Studenti, laureandi e neolaureati di Scienze Politiche incontreranno il 15 maggio aziende potenzialmente interessate a reclutare giovani per le proprie attività. È in programma, infatti, il Job Meeting Day, evento ormai riproposto da vari Atenei e numerosi Dipartimenti nell’ottica di avvicinare i giovani al mondo del lavoro. “Nel chiostro di San Marcellino – dice il prof. Vittorio Amato, Direttore del Dipartimento – saranno sistemate una ventina di postazioni di altrettante aziende. I giovani, registrandosi su una piattaforma realizzata sul sito del Dipartimento, potranno prenotarsi per un massimo di due colloqui. A poche ore dall’apertura delle iscrizioni abbiamo già avuto ottanta richieste. Se si considera che ci si può prenotare fino all’otto maggio, si comprende bene quanto interesse ci sia relativamente a questa iniziativa”. Non è la prima volta che a Scienze Politiche si organizza una giornata per favorire i colloqui tra imprese ed aziende, perché un anno fa si svolse qualcosa di simile. Su scala, però, molto più limitata. “C’era una sola azienda – ricorda il prof. Amato – Stavolta l’evento è molto più articolato. Mi piacerebbe che si riuscisse a trasformarlo in un appuntamento stabile, che si ripeta anno dopo anno, in un periodo prefissato. Credo che gli studenti ed i neolaureati del Dipartimento sentano con forza la necessità di sperimentarsi precocemente nei colloqui di lavoro, per capire come si presenta un curriculum, quali strategie adottare, quali errori evitare. Ritengo, inoltre, che i colloqui aiuteranno anche i giovani a capire se davvero quella particolare azienda o quel settore specifico siano di loro interesse e, se non lo sono, a cambiare rotta. Non dispero, poi, che almeno qualcuno dei colloqui che le aziende terranno con i nostri studenti e laureati possa sfociare in una qualche forma di collaborazione o di lavoro”.
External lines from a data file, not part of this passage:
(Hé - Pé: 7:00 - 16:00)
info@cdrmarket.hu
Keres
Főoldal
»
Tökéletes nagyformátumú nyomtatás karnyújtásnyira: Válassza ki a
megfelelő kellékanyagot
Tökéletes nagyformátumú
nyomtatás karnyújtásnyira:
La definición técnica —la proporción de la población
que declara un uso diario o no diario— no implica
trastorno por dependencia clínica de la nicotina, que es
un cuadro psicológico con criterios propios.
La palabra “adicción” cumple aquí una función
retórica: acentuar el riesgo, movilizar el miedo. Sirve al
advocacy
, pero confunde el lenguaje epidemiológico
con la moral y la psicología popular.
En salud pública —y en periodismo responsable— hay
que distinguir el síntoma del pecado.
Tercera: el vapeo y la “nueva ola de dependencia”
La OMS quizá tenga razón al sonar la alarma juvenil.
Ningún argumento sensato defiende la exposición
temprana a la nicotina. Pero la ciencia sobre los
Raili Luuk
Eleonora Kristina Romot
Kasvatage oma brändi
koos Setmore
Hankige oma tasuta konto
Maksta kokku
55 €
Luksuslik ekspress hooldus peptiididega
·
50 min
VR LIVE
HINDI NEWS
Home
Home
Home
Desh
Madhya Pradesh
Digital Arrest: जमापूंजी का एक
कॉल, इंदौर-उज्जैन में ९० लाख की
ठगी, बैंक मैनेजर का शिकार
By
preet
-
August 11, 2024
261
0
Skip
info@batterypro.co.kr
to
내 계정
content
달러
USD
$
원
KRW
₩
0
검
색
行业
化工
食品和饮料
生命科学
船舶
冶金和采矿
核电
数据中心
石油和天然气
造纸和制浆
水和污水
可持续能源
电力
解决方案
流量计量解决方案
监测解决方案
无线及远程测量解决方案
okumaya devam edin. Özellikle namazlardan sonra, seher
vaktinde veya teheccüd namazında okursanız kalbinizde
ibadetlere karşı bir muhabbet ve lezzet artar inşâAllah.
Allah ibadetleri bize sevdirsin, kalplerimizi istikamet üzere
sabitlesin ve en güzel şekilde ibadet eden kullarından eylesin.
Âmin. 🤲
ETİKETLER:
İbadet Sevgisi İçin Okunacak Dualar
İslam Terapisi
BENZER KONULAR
In attesa dell’orientamento al lavoro, previsto a metà maggio, a metà marzo si è tenuta l’iniziativa destinata a chiarire le idee agli studenti delle scuole superiori i quali si accingono a scegliere il proprio percorso universitario. “Abbiamo ospitato – ricorda Amato – circa 600 ragazze e ragazzi nella giornata di Porte Aperte. Hanno visitato i nostri spazi, hanno seguito le lezioni ed hanno sostenuto la vecchia versione del test di autovalutazione che è obbligatorio, ma non selettivo, per gli studenti di Scienze Politiche in tutta Italia. Abbiamo illustrato loro l’offerta formativa ed i possibili sbocchi occupazionali per coloro i quali sceglieranno, mi auguro a ragion veduta e con sufficiente motivazione, di immatricolarsi presso di noi”. 
Si è costituita, intanto, su iniziativa di un gruppo di ex laureati, l’associazione Alumni. Avrà la sede all’interno del Dipartimento. “Una bella novità che spero possa aiutare anche i nostri laureati futuri. Immagino che se un socio di Alumni si troverà a dover decidere, in un’azienda o in un’impresa, chi assumere, penserà innanzitutto a chi ha studiato come lui a Scienze Politiche della Federico II. Insomma, quest’associazione potrebbe essere anche uno strumento per fare squadra, per aiutarsi e valorizzare le competenze che acquisisce chi frequenta con serietà i nostri percorsi formativi”. 
Tra le varie novità, la primavera ha portato anche l’istituzione di un nuovo Dottorato. Si chiama ‘Politiche pubbliche di coesione e convergenza nello scenario europeo’. Ha avuto il via libera da tutti gli organi che sono coinvolti nell’attivazione di nuove proposte didattiche. L’ultimo scoglio è quello del Ministero dell’Università, ma non dovrebbe riservare cattive sorprese. “Da sette anni – ricorda Amato – non avevamo un Dottorato. Spero che possa rappresentare per noi un fiore all’occhiello e che possa attirare giovani ricercatori anche da altri Dipartimenti dell’ateneo e da altre sedi universitarie italiane”.
Sono partite, infine, le iscrizioni per il Corso di alta specializzazione sulla gestione delle risorse umane che nasce dalla collaborazione del Dipartimento con vari soggetti extrauniversitari, tra i quali l’Ordine dei consulenti del lavoro e l’Associazione dei direttori del personale. “Ci siamo lanciati in questa iniziativa – conclude il Direttore – perché un numero non trascurabile dei nostri laureati trova impiego nell’ambito della gestione delle risorse umane”.